**Extracted material:**
□ □ □ □ □ □ □

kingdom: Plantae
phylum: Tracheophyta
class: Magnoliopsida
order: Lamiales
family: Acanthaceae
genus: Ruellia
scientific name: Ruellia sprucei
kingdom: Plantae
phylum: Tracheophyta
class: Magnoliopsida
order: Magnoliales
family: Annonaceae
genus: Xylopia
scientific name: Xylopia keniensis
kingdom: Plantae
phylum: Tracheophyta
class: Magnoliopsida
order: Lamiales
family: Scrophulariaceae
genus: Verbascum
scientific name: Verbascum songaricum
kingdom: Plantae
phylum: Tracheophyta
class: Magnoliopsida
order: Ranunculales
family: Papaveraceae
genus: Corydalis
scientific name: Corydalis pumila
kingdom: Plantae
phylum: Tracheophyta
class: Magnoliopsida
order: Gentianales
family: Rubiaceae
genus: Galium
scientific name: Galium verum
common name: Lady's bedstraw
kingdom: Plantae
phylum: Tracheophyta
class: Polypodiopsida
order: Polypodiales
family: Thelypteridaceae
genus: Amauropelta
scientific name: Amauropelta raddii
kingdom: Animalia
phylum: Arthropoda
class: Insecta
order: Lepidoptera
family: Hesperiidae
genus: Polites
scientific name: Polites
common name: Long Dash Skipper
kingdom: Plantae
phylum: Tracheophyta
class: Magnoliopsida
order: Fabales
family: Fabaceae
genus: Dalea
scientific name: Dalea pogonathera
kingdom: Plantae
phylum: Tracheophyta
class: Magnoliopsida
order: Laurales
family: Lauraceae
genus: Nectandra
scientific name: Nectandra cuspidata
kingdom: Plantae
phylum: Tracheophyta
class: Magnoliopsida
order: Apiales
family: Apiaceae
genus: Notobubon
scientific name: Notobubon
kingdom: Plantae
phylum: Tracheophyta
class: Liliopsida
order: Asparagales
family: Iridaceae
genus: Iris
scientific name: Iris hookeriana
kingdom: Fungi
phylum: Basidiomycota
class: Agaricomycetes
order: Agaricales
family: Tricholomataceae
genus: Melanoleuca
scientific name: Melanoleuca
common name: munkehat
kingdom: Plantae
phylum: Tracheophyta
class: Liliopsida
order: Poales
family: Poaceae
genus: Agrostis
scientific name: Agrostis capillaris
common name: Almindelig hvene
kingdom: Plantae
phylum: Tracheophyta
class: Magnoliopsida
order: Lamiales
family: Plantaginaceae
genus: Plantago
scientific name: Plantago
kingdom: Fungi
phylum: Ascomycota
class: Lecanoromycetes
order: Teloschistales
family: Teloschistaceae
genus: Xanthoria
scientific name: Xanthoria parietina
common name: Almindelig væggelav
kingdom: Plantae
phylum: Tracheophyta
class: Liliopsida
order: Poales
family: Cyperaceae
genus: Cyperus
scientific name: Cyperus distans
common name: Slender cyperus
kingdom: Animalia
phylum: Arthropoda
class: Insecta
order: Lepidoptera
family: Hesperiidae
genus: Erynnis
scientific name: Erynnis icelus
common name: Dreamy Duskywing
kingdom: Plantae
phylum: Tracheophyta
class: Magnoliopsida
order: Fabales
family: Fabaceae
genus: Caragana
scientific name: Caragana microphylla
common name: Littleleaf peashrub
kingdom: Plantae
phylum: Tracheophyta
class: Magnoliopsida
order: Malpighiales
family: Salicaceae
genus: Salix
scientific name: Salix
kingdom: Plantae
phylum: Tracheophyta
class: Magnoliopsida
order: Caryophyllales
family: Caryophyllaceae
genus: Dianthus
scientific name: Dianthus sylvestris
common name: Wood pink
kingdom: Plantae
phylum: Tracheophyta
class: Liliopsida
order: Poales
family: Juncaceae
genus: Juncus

□ □ □ □ □ □ □

**To be done:** Starting with the line with "genus: Corydalis" and going on through the line with "order: Polypodiales", write the items again, switching "phylum" to "division" and leaving everything else unchanged.

**Output for this exercise:**
genus: Corydalis
scientific name: Corydalis pumila
kingdom: Plantae
division: Tracheophyta
class: Magnoliopsida
order: Gentianales
family: Rubiaceae
genus: Galium
scientific name: Galium verum
common name: Lady's bedstraw
kingdom: Plantae
division: Tracheophyta
class: Polypodiopsida
order: Polypodiales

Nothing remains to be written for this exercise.